Practitioner Summary: The Process Overview Measure is a query-based measure for assessing operator situation awareness from monitoring process plants in representative settings.
Disclosure statement
No potential conflict of interest was reported by the authors.
Notes
1. Translated ‘SA of Area Controllers within the Context of Automation’ from German.
2. Although process plants are mostly closed to external disturbances, they can be dramatically impacted by external events such as the tsunami that incapacitated the Fukushima nuclear facility.
3. Field operators are usually responsible for managing specific equipment in the plant. For instance, control room operators often ask field operators to check the operations of a valve. Field operators also inform control room operators if they witness equipment malfunction in the plant.

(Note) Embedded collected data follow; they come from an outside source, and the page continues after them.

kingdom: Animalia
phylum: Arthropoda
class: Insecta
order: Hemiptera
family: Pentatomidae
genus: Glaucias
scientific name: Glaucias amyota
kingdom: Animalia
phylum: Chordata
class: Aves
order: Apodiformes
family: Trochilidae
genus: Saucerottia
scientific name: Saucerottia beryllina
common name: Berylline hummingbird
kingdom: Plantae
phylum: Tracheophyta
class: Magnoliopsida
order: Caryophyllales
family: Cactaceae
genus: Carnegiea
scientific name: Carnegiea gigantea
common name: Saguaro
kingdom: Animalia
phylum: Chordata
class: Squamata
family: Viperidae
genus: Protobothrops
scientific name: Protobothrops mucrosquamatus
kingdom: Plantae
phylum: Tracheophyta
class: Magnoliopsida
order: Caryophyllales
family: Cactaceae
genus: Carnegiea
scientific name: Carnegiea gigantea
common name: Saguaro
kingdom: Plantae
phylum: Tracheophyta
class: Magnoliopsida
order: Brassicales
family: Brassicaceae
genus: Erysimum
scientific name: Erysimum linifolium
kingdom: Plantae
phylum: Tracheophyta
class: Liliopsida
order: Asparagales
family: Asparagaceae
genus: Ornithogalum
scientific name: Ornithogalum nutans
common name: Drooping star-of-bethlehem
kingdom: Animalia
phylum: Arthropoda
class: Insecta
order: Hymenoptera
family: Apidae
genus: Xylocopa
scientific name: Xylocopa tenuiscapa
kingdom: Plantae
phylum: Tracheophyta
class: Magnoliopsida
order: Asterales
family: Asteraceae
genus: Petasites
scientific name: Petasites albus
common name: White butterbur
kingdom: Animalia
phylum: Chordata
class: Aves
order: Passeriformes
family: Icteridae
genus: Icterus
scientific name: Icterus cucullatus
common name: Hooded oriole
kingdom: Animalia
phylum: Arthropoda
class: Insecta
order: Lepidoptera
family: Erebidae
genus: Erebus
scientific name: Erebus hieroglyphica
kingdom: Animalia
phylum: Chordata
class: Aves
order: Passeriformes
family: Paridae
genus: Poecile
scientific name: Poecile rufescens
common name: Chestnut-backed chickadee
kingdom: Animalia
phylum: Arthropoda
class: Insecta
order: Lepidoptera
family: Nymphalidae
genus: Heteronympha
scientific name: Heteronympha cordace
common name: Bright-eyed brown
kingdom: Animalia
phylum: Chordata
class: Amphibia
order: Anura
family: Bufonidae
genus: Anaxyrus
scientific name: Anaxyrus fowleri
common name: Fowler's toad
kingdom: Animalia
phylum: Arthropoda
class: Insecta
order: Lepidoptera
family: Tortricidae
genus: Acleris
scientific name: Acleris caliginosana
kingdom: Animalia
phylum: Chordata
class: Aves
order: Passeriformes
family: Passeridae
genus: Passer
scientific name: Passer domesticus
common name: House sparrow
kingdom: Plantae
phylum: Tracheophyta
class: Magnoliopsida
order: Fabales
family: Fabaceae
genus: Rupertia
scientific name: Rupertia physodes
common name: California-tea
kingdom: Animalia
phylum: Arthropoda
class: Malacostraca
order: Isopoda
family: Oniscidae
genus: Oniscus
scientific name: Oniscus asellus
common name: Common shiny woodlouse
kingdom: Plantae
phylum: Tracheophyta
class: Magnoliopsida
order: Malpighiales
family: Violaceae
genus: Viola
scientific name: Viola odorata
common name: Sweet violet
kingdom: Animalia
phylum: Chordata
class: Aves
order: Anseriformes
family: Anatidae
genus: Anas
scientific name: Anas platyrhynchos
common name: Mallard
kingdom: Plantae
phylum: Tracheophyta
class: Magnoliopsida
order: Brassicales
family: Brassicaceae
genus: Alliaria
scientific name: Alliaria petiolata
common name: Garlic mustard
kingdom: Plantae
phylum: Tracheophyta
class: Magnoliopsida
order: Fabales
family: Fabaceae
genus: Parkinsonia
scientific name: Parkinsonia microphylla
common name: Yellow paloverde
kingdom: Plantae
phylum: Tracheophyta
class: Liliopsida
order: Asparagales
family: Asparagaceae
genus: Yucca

4. We can relate to this experience in our daily activities. For instance, time perception for a conversation is content-based rather than clock-based. Consequently, people can generally recall a portion of conversation more accurately by referring some content rather than time markers. (e.g. What did we talk about after discussing the dinner menu? What did we talk about fifteen minutes ago?).
5. The general criteria are that the changes should be (i) observable on displays, (ii) detectable on plots of appropriate scale, (iii) large compared to the baseline established by normal simulator runs, (iv) illustrative of predominant parameter trends and (v) enclosed in an approximately three-minute interval (for past and future queries).
6. The alternatives of increasing, stayed the same and decreasing are not applicable to describing parameter behaviour in the present because a parameter change must be described with respect to a time period.
7. Note that SAGAT does employ process experts to determine reference answers to queries that cannot be obtained from the simulators including Level 2 – Comprehension questions (Endsley, Citation2000).
8. Specifically to SAGAT and SACRI that include prediction queries, reference keys for prediction queries may be collected by running scenario trials without operator intervention. This method has two caveats. First, the method is only applicable at the end of the scenario when operators no longer affect parameter changes. Second, the method may still require experts to account for process dynamics (e.g. a very slow increase in reactor power).